Prossiga com o texto sobre a era progressista nos Estados Unidos, começando logo depois da última frase do trecho apresentado.

▶ **Trecho apresentado**:
☆ ☆ ☆
|
Texto Anterior | Próximo Texto | Índice
+Autores
Brechas no capitalismo
Desafios do novo governo norte-americano remetem à era
progressista de Woodrow Wilson e Theodore Roosevelt
BORIS FAUSTO
COLUNISTA DA FOLHA
Na história dos
EUA, são recorrentes as conjunturas em que, sob
circunstâncias
muito diversas, trata-se de limitar os efeitos destrutivos de
um sistema capitalista sabidamente dinâmico.
Quando fazemos essa afirmação, logo nos vem à mente a
conjuntura atual e sua inevitável comparação com a época do
New Deal (1933-1939), liderada
pelo presidente Franklin D.
Roosevelt.
Mas há outras conjunturas a
considerar, ao menos tão sugestivas como a dos anos 1930.
É o caso da chamada "era progressista", situada pelos historiadores entre os primeiros
anos do século 20 e a Primeira
Guerra Mundial (1914-18).
O movimento progressista
surgiu em meio a uma atmosfera de insatisfação social das
classes médias urbana e rural e
da crescente mobilização dos
trabalhadores, sendo encampado por setores ponderáveis
da elite política.
☆ ☆ ☆
▶ **Dados**:
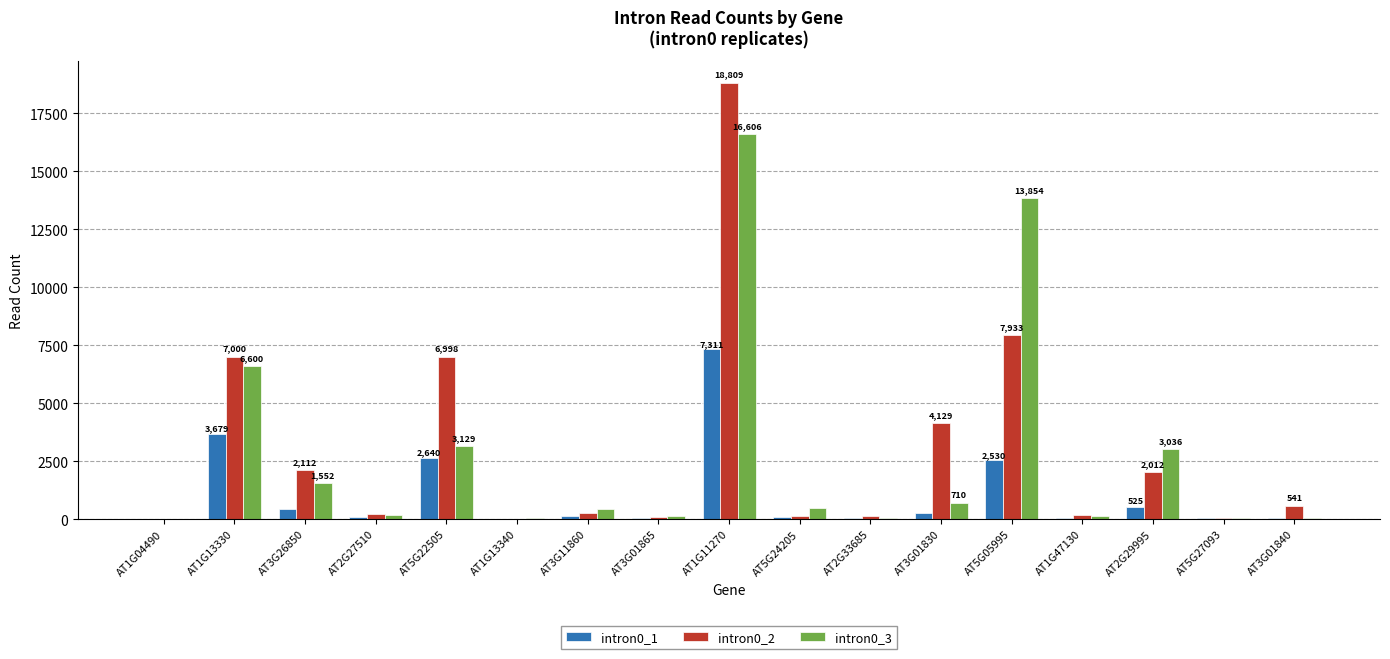

What is the maximum value shown in the chart?

18809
☆ ☆ ☆
▶ **Resultado do exercício**:
Ele abarcou propósitos muito amplos, como a limitação do
poder de cartéis e monopólios;
a regulamentação do mercado
financeiro; a fiscalização da
qualidade dos alimentos e dos
produtos farmacêuticos; a
aprovação de leis trabalhistas,
com o objetivo de instituir um
salário mínimo, regulamentar
a jornada diária de trabalho, o
emprego de mulheres e menores, as condições de segurança
e de higiene nas fábricas. Defendeu ainda, no campo político, a extensão do direito ao voto às mulheres e o voto direto
nas eleições para o Senado.
Regulação de monopólios
Duas figuras bastante diferentes, do ângulo pessoal e político, destacaram-se no curso
da era progressista: Theodore
(Teddy) Roosevelt e Woodrow
Wilson.
O primeiro, membro do Partido Republicano, chegou ao
poder em setembro de 1901,
por ser vice-presidente da República quando o presidente
McKinley foi assassinado por
um anarquista, na Exposição
Pan-Americana, em Buffalo
(Nova York).
Eleito, a seguir, em 1904,
cumpriu o mandato de quatro
anos e deixou de disputar uma
reeleição consecutiva. Em outro contexto, apresentou-se pelo Partido Progressista em
1912, quando foi derrotado pelo
democrata Woodrow Wilson.
Curiosamente, a história de
Teddy Roosevelt liga-se brevemente ao Brasil, pois em 1914,
junto com o então coronel Cândido Rondon, realizou uma expedição tormentosa na floresta
amazônica, da qual voltou com
a saúde deteriorada.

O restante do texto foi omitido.